«Big Shot»: se faire tout un cinéma

Big Shot met en valeur la prouesse du comédien Jon Lachlan Stewart qui incarne une demi-douzaine de personnages.
Photo: Tim Nguyen Big Shot met en valeur la prouesse du comédien Jon Lachlan Stewart qui incarne une demi-douzaine de personnages.

Comment transposer les effets du cinéma sur scène ? C’est un peu ce qu’accomplit cet ingénieux solo qui tourne au Canada depuis 2008. Big Shot met aussi en valeur les prouesses du comédien, auteur et metteur en scène albertain Jon Lachlan Stewart — vu il y un an dans Le joueur, au même Théâtre Prospero —, qui y incarne une demi-douzaine de personnages. L’aisance de l’interprète est manifeste dans ce one man show déjà présenté une centaine de fois en anglais, mais pour la première fois en version « bilingue ».

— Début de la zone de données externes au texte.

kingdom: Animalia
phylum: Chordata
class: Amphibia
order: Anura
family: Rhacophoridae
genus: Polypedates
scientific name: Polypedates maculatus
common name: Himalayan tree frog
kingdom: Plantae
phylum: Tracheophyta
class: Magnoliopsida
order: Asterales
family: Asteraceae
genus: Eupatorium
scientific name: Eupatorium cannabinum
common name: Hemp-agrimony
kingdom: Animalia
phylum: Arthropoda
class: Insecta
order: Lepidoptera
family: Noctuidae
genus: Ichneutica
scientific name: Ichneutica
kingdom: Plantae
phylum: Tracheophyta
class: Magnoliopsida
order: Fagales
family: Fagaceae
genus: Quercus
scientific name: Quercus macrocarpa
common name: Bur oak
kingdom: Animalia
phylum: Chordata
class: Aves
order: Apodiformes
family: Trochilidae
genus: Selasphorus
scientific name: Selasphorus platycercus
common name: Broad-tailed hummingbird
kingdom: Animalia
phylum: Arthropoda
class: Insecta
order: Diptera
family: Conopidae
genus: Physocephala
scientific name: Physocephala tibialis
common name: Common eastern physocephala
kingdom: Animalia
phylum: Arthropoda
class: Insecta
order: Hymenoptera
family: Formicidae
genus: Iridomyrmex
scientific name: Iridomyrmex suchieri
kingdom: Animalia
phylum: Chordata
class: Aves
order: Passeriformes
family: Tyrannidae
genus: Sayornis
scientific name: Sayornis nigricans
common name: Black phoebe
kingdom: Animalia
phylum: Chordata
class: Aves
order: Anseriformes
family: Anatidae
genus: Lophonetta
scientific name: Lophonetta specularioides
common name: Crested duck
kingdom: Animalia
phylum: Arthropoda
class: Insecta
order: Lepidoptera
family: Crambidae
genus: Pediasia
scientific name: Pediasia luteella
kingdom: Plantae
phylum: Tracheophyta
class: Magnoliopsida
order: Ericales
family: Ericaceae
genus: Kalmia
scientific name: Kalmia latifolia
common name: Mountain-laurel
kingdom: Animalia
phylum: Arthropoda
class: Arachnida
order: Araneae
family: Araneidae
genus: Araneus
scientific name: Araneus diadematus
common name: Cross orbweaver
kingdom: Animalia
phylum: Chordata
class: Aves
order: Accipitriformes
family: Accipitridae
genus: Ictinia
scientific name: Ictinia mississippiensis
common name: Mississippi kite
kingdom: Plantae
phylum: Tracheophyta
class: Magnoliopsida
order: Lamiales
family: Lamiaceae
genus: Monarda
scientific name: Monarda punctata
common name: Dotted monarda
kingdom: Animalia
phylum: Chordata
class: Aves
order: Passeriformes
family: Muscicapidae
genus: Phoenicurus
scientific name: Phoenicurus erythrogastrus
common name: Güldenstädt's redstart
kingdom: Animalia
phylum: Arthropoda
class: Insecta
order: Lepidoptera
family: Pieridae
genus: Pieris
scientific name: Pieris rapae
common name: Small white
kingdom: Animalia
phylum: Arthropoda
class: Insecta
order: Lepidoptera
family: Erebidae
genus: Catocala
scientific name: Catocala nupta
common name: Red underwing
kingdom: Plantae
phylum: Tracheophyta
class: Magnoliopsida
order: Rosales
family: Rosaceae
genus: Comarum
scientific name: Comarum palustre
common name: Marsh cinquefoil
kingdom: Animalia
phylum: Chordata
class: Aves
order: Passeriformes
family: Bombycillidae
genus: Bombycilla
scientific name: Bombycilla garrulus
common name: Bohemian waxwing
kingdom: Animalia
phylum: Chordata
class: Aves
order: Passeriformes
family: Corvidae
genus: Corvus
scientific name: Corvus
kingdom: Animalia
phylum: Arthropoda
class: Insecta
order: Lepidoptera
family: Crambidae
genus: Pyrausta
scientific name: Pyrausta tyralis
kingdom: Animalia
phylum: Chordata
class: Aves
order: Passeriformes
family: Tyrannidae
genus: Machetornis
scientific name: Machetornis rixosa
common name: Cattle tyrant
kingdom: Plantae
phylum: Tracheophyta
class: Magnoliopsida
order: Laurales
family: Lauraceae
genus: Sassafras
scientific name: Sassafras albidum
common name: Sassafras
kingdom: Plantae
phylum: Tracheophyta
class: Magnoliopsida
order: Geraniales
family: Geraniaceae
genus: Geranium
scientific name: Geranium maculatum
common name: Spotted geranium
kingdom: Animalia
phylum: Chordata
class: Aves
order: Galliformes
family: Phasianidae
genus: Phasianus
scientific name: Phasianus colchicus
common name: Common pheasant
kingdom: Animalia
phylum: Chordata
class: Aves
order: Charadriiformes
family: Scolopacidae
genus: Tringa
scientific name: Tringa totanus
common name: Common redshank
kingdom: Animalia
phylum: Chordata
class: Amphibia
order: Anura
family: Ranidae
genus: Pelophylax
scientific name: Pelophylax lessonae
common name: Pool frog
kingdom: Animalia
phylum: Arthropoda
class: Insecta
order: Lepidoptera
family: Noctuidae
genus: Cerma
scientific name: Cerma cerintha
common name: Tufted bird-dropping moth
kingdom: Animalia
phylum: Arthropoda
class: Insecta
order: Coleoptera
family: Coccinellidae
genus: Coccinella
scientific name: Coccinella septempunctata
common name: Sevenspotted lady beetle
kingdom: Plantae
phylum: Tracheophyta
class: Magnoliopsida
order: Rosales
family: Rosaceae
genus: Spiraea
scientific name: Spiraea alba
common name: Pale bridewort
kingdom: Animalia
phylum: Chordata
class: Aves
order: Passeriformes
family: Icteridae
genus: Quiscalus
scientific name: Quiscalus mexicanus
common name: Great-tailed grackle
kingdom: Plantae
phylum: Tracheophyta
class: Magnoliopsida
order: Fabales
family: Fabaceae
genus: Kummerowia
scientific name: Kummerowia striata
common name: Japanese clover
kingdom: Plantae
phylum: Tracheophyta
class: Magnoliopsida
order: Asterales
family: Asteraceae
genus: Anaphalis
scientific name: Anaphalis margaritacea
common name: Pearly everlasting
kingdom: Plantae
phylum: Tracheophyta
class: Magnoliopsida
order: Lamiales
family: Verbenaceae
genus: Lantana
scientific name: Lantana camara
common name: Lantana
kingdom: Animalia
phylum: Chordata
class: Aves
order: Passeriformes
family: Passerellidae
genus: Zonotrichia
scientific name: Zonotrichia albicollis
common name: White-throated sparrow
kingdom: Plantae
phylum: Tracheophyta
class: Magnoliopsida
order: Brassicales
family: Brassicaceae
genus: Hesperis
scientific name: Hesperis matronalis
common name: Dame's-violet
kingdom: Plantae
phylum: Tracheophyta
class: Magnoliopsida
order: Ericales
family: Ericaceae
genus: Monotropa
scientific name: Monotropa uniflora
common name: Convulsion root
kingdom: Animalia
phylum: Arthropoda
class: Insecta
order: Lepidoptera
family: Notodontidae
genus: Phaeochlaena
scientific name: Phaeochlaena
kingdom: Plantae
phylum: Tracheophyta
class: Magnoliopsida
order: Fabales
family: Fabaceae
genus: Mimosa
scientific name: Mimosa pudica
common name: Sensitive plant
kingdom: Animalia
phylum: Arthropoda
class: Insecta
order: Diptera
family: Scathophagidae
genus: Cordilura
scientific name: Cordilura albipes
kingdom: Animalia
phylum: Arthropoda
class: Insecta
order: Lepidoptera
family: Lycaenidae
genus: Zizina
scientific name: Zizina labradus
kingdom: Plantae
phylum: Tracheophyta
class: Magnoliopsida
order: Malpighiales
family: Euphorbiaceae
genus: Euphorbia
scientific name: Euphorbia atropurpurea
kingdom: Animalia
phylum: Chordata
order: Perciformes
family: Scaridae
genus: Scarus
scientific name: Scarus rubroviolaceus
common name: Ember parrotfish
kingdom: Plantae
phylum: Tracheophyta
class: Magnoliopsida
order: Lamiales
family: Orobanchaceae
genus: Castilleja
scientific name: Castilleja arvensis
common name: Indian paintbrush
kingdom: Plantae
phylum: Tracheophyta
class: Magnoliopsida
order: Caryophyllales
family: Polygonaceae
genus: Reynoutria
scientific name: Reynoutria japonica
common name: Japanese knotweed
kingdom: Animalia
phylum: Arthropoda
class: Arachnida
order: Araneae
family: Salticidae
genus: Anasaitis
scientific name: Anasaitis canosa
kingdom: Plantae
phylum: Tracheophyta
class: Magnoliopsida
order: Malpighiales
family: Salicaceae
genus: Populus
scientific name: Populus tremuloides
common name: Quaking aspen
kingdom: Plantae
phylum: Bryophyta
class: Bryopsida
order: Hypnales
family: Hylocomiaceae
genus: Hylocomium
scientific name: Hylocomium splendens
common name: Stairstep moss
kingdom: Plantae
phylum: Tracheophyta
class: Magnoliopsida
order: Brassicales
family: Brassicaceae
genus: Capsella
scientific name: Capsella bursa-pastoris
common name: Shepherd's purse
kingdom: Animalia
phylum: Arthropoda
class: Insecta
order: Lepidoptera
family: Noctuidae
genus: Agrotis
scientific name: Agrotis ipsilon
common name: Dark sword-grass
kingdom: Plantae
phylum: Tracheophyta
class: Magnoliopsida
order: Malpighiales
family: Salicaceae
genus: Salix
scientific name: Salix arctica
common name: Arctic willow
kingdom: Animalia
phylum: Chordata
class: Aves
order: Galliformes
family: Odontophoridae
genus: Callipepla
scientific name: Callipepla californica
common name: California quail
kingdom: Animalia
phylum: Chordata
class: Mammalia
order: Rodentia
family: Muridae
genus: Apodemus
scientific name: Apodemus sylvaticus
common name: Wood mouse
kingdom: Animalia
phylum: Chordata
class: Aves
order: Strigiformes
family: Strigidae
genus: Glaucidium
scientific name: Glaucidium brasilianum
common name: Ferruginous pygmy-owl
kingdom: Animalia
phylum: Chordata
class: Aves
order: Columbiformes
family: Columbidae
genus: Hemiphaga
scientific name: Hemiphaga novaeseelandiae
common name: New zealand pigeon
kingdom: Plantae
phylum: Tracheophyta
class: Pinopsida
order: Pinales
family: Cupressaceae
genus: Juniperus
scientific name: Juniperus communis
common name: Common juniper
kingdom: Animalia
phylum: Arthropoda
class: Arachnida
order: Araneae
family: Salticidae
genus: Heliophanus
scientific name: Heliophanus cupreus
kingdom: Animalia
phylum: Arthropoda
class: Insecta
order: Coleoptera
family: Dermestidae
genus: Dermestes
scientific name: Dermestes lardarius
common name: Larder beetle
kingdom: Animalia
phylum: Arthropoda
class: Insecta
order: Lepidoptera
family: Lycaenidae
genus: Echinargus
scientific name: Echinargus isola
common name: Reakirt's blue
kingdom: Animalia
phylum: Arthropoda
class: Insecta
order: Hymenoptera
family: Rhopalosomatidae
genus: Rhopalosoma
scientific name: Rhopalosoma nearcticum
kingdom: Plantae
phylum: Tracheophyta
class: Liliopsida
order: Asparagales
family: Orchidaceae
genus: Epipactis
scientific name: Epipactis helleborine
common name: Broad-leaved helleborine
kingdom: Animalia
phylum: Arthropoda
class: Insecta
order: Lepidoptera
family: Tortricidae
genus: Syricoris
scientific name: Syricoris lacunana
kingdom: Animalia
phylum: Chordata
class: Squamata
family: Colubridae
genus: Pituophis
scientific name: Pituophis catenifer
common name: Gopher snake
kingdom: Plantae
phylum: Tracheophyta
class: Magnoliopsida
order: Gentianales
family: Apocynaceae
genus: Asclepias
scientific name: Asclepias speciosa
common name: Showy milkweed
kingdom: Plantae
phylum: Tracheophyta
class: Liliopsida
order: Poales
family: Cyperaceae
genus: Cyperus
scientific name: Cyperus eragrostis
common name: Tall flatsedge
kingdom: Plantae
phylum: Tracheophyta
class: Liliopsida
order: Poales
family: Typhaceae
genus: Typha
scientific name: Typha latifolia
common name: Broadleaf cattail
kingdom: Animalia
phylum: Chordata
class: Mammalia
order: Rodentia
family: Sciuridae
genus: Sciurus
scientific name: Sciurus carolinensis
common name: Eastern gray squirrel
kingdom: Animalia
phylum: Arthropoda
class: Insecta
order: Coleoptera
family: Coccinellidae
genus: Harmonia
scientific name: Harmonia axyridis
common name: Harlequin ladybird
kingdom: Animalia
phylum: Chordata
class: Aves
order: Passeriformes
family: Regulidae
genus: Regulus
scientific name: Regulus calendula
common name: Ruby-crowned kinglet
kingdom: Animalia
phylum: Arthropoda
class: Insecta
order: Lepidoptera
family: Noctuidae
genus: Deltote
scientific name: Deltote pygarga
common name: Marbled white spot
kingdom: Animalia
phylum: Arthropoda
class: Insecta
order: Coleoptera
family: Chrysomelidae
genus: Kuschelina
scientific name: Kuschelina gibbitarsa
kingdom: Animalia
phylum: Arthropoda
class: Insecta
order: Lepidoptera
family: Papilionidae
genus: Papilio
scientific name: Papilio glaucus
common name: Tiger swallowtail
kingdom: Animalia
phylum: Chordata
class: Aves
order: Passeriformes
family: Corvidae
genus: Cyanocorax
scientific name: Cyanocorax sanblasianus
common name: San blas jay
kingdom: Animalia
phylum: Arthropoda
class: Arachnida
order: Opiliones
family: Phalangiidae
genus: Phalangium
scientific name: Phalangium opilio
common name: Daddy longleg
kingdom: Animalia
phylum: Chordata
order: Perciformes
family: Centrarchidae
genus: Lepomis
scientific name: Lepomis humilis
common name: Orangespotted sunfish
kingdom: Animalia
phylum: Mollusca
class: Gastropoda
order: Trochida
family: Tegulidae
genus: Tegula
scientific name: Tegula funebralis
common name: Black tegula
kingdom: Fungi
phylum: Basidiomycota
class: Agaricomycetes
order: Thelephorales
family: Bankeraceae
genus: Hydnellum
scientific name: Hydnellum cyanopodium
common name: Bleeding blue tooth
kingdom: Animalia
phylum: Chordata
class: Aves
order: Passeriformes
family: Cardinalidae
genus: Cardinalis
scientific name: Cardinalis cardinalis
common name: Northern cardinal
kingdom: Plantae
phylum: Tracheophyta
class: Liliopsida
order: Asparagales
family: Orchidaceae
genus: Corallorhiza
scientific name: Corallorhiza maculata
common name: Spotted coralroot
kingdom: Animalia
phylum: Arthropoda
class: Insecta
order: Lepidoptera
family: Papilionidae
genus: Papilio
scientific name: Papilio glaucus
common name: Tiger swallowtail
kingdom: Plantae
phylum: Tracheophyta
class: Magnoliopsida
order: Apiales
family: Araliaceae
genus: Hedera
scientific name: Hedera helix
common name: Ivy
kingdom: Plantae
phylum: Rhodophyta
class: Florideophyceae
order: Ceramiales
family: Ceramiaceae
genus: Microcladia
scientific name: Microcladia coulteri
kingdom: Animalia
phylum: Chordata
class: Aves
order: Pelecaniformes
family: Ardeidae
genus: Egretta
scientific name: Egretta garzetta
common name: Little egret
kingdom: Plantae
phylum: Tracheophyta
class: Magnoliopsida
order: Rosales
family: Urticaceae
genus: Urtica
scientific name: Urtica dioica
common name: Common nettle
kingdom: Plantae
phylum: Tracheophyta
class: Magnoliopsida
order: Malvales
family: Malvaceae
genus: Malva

Le narrateur, un jeune adepte de films d’action qui aimerait que la vie ressemble davantage à son divertissement favori, va être servi, une nuit, dans le skytrain de Vancouver : un coup de feu retentit. La scène est reconstituée à travers les différents points de vue des acteurs de l’événement : un policier, un héroïnomane en cure de désintoxication et un vieux Japonais qui se venge des humiliations de sa vie ; mais aussi une femme et un cinéaste raté… Qu’est-ce qui s’est vraiment passé pour qu’on en arrive là ? Les apparences sont peut-être trompeuses…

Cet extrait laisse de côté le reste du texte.